*** Block opens ***
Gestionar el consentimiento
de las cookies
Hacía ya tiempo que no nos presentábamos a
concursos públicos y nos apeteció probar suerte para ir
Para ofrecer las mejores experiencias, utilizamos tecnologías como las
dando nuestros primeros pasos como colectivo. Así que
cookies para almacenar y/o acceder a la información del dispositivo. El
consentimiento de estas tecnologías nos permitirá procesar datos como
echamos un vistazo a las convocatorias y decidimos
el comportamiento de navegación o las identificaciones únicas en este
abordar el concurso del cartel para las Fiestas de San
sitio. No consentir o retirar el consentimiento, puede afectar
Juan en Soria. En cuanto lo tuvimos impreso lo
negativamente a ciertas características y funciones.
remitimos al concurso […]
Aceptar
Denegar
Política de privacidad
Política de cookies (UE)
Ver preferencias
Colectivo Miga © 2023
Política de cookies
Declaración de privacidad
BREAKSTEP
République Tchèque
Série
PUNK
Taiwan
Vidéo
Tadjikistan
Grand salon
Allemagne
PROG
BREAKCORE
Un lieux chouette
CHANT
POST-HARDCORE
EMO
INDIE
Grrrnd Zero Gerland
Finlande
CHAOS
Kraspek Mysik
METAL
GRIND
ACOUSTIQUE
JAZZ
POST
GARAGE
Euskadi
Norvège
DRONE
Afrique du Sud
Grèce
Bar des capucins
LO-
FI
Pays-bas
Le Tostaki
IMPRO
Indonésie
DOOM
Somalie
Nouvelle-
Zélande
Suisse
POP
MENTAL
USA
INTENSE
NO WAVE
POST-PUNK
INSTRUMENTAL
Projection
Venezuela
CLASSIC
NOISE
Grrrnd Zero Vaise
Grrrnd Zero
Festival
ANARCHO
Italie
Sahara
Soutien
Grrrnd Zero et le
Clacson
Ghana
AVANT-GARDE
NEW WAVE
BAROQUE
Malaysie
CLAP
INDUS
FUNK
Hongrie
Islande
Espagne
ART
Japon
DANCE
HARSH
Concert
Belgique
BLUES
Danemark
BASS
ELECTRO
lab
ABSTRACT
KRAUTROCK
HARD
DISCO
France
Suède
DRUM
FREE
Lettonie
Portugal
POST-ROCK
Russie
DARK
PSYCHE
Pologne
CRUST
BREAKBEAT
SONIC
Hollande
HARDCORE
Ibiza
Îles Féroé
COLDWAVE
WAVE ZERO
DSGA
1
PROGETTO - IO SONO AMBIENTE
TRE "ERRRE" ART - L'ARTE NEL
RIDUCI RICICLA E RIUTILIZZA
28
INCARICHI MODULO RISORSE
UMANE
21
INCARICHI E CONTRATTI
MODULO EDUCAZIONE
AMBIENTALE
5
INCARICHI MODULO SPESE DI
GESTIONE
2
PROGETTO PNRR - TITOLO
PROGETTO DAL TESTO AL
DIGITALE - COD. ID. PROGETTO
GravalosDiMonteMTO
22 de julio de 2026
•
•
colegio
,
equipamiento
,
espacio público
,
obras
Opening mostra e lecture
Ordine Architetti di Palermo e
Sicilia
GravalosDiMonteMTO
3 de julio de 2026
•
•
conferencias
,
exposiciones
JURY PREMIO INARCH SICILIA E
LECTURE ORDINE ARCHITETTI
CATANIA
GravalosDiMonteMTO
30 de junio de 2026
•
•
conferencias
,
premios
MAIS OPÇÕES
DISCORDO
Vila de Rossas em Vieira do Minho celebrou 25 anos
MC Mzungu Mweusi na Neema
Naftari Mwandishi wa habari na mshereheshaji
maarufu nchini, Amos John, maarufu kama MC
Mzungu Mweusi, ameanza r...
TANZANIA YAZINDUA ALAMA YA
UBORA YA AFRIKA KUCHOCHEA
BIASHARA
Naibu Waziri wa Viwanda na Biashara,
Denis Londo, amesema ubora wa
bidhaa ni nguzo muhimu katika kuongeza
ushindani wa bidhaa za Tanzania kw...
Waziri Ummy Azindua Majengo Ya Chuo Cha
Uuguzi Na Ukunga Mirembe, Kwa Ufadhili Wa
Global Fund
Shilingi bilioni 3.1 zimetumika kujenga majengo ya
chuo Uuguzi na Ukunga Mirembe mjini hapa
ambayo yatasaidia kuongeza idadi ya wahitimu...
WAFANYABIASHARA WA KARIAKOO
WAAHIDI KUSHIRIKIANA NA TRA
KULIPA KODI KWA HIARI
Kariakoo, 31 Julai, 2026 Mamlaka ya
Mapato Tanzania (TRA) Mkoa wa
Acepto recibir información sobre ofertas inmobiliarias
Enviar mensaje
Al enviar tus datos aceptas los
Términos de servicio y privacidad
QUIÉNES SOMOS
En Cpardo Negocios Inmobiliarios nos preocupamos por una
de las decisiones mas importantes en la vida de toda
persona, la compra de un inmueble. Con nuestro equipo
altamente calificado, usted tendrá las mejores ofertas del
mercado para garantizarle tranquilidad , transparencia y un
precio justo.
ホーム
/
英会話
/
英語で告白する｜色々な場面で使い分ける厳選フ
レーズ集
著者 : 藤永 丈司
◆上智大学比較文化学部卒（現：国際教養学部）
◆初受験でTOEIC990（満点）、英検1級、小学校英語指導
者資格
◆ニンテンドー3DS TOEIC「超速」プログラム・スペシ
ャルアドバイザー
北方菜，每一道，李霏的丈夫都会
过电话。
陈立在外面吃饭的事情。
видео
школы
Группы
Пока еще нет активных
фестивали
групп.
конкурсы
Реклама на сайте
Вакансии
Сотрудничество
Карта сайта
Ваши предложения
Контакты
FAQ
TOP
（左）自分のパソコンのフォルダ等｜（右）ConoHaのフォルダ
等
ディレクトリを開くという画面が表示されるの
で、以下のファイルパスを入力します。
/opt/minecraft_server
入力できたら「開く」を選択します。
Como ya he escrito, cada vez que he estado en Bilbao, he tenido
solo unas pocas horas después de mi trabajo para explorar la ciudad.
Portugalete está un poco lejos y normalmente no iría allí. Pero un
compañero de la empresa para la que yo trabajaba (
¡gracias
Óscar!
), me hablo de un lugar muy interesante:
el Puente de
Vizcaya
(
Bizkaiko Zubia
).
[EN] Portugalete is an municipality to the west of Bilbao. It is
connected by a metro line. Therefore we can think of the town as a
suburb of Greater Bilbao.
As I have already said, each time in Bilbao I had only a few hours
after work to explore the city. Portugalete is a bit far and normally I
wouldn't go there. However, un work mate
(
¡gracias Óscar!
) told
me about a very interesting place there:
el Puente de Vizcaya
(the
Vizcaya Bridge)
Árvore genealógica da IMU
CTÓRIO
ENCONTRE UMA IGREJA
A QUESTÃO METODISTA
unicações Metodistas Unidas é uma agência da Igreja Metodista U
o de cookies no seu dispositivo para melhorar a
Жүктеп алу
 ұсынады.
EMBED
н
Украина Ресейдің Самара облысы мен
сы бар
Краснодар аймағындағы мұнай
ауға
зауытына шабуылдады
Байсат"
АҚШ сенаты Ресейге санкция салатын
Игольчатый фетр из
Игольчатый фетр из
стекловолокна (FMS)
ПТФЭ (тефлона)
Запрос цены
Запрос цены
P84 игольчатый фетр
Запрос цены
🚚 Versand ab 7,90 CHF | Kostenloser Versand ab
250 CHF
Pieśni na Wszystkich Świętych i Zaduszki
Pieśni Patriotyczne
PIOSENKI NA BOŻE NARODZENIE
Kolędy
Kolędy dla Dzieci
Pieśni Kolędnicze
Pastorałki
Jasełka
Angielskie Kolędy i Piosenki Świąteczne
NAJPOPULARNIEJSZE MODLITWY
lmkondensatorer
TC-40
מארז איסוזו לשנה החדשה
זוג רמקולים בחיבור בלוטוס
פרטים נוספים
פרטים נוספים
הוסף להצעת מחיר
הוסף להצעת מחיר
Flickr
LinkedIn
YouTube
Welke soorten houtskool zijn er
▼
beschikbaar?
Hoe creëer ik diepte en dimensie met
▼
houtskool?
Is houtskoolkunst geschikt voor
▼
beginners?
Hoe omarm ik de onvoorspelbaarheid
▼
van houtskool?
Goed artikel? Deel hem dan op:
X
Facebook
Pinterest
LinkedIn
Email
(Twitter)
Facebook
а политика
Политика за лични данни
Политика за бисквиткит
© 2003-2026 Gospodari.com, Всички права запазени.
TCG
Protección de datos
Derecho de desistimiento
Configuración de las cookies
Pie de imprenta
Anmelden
*** Block closes ***
What you have to do: When a line in the material above holds the word "privacidad", copy that line.

Solution to the problem:
Política de privacidad
Declaración de privacidad
Términos de servicio y privacidad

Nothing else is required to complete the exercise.